In the description of the present invention, it should be noted that the terms "center", "upper", "lower", "left", "right", "vertical", "horizontal", "inner", "outer", etc., indicate orientations or positional relationships based on the orientations or positional relationships shown in the drawings, and are only for convenience of description and simplicity of description, but do not indicate or imply that the device or element being referred to must have a particular orientation, be constructed and operated in a particular orientation, and thus, should not be construed as limiting the present invention. Furthermore, the terms "first," "second," and "third" are used for descriptive purposes only and are not to be construed as indicating or implying relative importance.

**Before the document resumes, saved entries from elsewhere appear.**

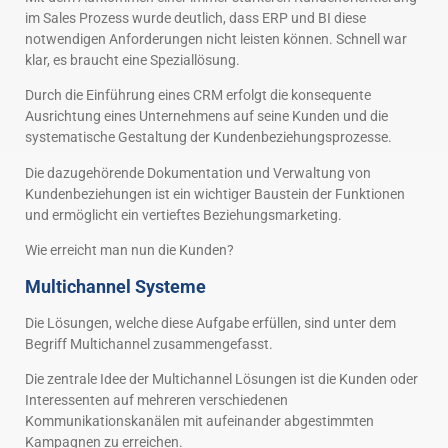
im Sales Prozess wurde deutlich, dass ERP und BI diese
notwendigen Anforderungen nicht leisten können. Schnell war
klar, es braucht eine Speziallösung.
Durch die Einführung eines CRM erfolgt die konsequente
Ausrichtung eines Unternehmens auf seine Kunden und die
systematische Gestaltung der Kundenbeziehungsprozesse.
Die dazugehörende Dokumentation und Verwaltung von
Kundenbeziehungen ist ein wichtiger Baustein der Funktionen
und ermöglicht ein vertieftes Beziehungsmarketing.
Wie erreicht man nun die Kunden?
Multichannel Systeme
Die Lösungen, welche diese Aufgabe erfüllen, sind unter dem
Begriff Multichannel zusammengefasst.
Die zentrale Idee der Multichannel Lösungen ist die Kunden oder
Interessenten auf mehreren verschiedenen
Kommunikationskanälen mit aufeinander abgestimmten
Kampagnen zu erreichen.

Finally, it should be noted that: the above-mentioned embodiments are only specific embodiments of the present invention, which are used for illustrating the technical solutions of the present invention and not for limiting the same, and the protection scope of the present invention is not limited thereto, although the present invention is described in detail with reference to the foregoing embodiments, those skilled in the art should understand that: any person skilled in the art can modify or easily conceive the technical solutions described in the foregoing embodiments or equivalent substitutes for some technical features within the technical scope of the present disclosure; such modifications, changes or substitutions do not depart from the spirit and scope of the embodiments of the present invention, and they should be construed as being included therein. Therefore, the protection scope of the present invention shall be subject to the protection scope of the claims.